■ TEXTO DE PARTIDA:
· · · · ·

Un sidreru en busca de vino en tiempos de la nueva normalidad

Soy sidreru, como cualquier persona con dos dedos de frente, pero también me encanta el vino, como a usted. Y como tengo que mirar por la peseta, también como usted, salvo que sea diputado, solo puedo disfrutar de buenos vinos cuando algún buen hombre corrupto-caritativo me los regala. Mis hijos, por ejemplo, suelen hacerlo un poco antes de que me llegue la extra. Cuarenta y ocho horas más tarde me exponen el último problema de su equipo informático obsoleto comprado el año pasado.

Buscando por tanto un vinín que sirviese para la copa diaria de la cena di con una bodega castellana que vendía un caldo a muy buen precio con un sabor que me convenció. Hasta que llegó el virus lo compraba de la que pasaba, yendo o viniendo de Madrid. Pero como ahora hace falta salvoconducto para moverse –lo que me parece muy bien; una guerra es una guerra y ésta es de verdad visto número de bajas–, y la reserva se me está acabando, llamé a la bodega para hacer un pequeño pedido. Me atendió una chica –por la voz parecía muy joven–, una mujer de hoy, dinámica, triunfadora, rápida como un pistolero en El Paso, preparada sin duda para el mundo hostil en el que vivimos. Las propuestas comerciales surgieron como si usase una ametralladora para hablar. Vocalizaba bien, pero usaba la “liaçon” en todas las palabras, no había espacios, un castellano-alemán, toda la conversación era una sola palabra compuesta. Un montón de productos, no solo vinos, un montón de propuestas, un montón de maravillosas ofertas, todo corriendo, como si estuviese perdiendo el ALSA. Como se habla ahora en las películas norteamericanas. Intenté explicarle que yo ya sabía bien lo que quería, una caja del tinto que ellos vendían envasado en bolsa de quince litros, con un grifo por abajo.

· · · · ·

Filas de una colección de datos
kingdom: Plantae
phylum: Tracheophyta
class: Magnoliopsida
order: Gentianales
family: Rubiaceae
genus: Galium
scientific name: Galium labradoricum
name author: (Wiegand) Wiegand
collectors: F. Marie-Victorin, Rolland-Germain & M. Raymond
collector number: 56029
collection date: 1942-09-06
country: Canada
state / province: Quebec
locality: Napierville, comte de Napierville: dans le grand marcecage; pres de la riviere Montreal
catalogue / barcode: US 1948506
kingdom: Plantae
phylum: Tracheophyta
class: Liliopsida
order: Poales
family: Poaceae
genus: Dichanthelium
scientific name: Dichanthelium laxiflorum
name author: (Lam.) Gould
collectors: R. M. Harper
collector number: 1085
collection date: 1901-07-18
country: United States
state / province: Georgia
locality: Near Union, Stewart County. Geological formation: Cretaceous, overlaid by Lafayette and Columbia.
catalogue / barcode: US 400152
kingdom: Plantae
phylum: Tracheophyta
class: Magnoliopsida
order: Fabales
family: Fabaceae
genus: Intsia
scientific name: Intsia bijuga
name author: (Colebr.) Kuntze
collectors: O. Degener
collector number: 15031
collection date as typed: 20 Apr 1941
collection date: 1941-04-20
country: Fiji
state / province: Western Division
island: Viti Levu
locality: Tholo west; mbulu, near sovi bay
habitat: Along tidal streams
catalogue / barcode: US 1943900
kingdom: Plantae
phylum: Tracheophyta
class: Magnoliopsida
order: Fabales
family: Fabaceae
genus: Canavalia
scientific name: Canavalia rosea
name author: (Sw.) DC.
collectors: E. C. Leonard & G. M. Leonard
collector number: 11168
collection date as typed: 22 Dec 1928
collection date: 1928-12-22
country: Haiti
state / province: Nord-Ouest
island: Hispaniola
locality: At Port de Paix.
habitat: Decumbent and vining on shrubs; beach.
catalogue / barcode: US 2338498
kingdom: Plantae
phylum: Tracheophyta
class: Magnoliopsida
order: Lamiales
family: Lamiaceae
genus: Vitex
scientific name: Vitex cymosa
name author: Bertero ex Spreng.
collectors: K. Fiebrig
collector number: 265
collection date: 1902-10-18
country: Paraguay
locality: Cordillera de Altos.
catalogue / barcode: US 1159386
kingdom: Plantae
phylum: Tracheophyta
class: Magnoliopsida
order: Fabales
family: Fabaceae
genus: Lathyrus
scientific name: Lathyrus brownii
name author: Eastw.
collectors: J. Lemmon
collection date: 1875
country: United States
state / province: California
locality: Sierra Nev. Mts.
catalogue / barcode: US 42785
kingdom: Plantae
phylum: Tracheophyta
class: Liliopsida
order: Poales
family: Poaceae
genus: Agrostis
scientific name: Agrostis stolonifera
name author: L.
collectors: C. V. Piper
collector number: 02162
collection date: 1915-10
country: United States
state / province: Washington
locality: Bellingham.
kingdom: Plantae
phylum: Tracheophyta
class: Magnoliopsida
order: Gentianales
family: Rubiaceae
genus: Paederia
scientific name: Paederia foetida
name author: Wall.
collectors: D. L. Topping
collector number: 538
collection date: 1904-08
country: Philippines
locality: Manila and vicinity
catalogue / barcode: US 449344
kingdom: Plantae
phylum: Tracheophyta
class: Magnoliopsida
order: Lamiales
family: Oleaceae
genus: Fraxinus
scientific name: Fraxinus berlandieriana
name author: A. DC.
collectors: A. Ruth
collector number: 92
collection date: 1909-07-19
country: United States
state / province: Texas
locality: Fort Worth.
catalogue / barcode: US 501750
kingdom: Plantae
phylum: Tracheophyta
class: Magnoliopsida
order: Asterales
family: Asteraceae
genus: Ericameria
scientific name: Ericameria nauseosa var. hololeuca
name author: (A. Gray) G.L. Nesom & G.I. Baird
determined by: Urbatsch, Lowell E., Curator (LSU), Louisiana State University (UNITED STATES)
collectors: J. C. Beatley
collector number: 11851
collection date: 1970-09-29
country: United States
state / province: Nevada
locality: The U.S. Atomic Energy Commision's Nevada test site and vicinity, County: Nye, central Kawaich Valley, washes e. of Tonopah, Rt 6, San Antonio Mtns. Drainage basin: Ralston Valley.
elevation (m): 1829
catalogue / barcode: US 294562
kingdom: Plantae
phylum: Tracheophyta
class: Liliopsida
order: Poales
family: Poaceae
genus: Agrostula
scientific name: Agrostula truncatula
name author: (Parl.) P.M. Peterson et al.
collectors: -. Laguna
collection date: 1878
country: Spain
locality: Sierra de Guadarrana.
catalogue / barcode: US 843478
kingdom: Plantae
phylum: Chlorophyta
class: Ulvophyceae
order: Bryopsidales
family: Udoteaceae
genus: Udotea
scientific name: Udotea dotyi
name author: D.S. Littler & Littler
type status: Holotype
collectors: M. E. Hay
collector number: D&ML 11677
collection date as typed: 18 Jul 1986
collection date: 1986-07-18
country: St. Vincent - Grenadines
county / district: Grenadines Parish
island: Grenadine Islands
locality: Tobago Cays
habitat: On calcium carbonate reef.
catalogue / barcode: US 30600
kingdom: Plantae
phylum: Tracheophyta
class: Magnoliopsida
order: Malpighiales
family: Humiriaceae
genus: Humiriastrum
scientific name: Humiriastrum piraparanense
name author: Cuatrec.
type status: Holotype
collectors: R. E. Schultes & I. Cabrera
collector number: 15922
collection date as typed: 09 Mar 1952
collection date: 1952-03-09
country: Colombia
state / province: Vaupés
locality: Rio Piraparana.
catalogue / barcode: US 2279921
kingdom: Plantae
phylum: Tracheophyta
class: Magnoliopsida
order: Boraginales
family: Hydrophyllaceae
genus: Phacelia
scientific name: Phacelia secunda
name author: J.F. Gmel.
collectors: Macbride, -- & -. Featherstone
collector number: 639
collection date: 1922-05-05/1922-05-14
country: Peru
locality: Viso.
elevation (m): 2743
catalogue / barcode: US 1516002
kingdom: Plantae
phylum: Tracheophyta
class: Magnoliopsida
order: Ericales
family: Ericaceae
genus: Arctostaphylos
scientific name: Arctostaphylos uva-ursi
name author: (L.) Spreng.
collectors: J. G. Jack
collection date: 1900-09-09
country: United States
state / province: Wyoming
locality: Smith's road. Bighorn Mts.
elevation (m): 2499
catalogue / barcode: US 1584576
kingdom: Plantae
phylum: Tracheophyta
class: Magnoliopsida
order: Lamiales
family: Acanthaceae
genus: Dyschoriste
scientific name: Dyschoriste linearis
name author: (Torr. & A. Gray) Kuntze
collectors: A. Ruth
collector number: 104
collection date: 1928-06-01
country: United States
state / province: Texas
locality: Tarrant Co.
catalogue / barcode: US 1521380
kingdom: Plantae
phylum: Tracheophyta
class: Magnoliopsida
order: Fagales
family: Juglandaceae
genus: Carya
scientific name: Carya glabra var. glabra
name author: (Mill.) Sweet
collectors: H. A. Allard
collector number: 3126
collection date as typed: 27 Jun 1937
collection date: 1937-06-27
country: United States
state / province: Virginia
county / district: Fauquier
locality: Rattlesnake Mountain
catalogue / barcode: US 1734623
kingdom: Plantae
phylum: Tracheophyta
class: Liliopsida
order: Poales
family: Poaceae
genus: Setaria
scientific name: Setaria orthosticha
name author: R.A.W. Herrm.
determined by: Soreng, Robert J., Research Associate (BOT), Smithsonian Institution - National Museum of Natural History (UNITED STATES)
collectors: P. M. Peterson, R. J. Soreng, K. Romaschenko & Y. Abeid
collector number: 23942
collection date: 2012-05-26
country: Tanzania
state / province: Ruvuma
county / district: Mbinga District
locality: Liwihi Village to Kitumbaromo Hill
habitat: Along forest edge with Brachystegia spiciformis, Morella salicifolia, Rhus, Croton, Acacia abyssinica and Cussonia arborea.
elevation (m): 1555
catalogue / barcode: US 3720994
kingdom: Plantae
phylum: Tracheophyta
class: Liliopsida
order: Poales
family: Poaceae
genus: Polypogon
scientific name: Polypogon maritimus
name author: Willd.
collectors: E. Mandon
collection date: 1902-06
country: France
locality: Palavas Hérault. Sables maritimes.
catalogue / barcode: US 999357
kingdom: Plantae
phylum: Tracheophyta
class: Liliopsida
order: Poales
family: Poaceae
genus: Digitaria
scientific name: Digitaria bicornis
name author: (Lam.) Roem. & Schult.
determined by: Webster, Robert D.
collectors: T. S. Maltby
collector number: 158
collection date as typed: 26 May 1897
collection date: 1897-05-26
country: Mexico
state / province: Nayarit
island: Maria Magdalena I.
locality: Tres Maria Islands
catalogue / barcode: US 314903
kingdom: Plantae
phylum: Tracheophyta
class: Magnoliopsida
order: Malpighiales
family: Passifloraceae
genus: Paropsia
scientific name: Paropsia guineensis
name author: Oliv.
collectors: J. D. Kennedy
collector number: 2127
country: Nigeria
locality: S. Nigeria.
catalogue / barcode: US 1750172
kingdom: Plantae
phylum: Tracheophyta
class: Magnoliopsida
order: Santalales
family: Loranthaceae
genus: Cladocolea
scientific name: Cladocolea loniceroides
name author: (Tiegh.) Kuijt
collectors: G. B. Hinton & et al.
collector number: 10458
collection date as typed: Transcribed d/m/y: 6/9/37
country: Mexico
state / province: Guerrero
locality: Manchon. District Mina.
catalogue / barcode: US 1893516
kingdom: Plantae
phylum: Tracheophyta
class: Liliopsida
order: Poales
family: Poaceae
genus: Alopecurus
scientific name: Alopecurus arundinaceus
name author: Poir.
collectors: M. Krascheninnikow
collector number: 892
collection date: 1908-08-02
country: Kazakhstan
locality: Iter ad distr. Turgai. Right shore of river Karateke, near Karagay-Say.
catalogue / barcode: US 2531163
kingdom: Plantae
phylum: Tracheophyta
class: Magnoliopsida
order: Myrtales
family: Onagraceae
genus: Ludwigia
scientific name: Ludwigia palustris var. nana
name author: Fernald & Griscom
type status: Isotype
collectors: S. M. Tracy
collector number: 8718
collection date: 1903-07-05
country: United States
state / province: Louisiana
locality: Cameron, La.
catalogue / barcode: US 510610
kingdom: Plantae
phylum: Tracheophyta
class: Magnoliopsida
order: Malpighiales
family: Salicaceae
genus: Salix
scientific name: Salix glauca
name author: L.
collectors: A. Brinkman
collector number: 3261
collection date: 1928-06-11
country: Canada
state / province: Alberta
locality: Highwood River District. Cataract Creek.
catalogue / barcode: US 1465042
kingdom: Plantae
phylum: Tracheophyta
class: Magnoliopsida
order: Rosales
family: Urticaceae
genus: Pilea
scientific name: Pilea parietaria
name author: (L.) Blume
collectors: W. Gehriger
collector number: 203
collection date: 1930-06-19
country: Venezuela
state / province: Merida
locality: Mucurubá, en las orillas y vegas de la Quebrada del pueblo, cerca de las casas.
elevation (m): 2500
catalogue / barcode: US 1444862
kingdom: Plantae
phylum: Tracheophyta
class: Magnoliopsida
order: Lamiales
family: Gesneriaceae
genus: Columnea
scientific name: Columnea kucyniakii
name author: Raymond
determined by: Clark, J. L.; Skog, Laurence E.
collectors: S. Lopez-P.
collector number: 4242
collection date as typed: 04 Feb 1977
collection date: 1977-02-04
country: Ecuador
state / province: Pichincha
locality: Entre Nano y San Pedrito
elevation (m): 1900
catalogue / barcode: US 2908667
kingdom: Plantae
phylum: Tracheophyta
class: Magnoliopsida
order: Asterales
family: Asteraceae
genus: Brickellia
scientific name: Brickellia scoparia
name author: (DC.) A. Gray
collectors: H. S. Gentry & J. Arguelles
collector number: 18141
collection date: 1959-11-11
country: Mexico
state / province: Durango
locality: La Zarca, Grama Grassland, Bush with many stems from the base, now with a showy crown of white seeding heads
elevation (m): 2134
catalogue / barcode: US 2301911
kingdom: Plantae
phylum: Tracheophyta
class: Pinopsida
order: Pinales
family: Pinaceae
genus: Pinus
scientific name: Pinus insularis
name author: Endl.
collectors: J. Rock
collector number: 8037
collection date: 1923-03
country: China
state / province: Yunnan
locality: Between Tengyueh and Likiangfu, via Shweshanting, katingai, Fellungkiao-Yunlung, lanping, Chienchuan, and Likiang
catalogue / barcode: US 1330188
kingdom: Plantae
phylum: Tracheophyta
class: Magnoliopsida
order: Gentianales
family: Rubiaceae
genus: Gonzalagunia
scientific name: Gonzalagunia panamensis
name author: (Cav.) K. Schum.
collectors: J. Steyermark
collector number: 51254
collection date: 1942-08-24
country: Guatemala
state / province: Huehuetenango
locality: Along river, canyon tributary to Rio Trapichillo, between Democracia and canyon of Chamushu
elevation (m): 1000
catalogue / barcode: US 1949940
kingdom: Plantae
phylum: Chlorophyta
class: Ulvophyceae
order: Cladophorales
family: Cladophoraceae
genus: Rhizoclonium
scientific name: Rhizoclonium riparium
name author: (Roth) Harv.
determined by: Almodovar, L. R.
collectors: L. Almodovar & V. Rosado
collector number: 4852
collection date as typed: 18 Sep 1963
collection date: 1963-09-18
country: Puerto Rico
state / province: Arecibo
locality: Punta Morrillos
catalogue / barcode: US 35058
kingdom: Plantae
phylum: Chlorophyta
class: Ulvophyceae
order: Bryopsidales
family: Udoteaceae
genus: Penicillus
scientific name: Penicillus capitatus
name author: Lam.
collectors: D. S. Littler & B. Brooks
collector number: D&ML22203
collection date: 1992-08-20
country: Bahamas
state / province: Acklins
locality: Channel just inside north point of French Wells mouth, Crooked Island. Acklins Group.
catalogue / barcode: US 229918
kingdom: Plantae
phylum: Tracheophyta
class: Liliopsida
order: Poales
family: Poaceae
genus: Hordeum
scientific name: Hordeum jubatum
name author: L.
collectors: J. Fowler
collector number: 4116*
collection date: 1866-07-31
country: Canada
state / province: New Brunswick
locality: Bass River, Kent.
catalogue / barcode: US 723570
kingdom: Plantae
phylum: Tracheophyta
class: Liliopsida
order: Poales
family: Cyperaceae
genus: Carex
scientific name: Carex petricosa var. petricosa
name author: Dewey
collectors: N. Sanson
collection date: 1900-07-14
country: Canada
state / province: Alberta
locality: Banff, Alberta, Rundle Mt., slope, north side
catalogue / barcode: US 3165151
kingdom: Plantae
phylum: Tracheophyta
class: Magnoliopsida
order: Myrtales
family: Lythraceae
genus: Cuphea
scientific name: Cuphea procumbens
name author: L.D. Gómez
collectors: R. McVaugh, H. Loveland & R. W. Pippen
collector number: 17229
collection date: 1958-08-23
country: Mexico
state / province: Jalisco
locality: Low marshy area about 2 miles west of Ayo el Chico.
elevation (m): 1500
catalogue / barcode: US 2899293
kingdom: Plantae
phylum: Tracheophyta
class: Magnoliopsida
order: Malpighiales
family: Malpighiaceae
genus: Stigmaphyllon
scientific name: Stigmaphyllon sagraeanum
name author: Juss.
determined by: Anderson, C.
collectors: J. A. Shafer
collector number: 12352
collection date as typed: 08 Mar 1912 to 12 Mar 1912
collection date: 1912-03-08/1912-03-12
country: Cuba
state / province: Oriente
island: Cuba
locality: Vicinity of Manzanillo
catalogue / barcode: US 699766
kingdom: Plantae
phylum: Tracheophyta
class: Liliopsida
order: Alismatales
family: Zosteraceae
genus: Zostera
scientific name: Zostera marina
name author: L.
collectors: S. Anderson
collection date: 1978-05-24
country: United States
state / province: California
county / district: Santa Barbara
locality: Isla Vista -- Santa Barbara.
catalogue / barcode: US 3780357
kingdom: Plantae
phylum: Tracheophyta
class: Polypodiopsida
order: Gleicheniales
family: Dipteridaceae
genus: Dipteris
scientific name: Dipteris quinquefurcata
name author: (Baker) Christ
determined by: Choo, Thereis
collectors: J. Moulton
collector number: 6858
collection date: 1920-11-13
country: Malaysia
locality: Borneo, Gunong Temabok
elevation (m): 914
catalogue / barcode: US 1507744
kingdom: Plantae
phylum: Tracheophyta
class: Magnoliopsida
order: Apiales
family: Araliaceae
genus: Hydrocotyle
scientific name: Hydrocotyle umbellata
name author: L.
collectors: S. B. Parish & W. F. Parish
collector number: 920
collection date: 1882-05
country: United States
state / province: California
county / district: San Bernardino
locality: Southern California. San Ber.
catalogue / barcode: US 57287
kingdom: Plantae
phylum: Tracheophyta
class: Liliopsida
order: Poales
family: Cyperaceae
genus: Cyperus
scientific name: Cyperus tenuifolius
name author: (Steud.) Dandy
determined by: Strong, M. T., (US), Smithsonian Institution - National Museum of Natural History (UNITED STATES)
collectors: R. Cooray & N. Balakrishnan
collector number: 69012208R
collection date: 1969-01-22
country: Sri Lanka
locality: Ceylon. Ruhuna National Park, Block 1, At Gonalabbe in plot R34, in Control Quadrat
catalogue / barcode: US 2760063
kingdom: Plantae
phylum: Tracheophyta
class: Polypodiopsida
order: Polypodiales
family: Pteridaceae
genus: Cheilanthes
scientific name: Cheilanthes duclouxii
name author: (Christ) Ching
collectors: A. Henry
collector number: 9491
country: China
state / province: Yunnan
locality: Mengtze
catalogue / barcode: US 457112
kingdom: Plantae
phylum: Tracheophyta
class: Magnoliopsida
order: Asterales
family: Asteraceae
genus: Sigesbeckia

· · · · ·

■ QUÉ DEBES HACER:
¿Puedes continuar el relato del pedido de vino a la bodega castellana a partir de su última frase?

■ ESPACIO DE RESPUESTA:
“Muy bien señor, un baginbox” –me disparó–. “¿Y esa palabra que significa?”, le pregunté. Tras un leve titubeo me respondió que se trataba del vino en bolsa que yo pedía. Un vino que no venía embotellado, sino en “brick”. Me sentí espoleado y le pregunté el motivo por el cual no decía “en bolsa”, en castellano, máxime teniendo gran fama el de Valladolid, que era donde estaba la bodega. Además ni yo ni la gente con la que me rodeaba usábamos el inglés. Bueno, conocía a un nigeriano que paraba por Gascona, pero llevaba muchos años en Oviedo y hablaba “amestao”, una especie de castellano corrupto mezclado con asturiano con el que nos entendíamos en Asturias cuando había confianza, le expliqué. Rio un poco eléctrica, comentó que era el nombre actual de ese artículo, y con agilidad de ejecutiva me dijo el precio de la caja –ya no se atrevió a usar “baginbox”– de quince litros, o kilos, como yo los llamaba. La noté nerviosa. Le expliqué que yo no había hablado en ningún momento de kilos, y que me sorprendía que no me diese el volumen en galones. “Bueno, no sé –cortó ágil–, a ello hay que sumarle el importe del “courier” –comentó–. “¿Se refiere usted al porte?” –le dije–. Sí, era el porte. Estaba excitada. Entonces le disparé a la línea de flotación: “Señorita, ¿cómo prefiere que le haga el abono, en euros o en dólares?

“No lo bebas, te va a envenenar el baginbox” –me largó mi hija.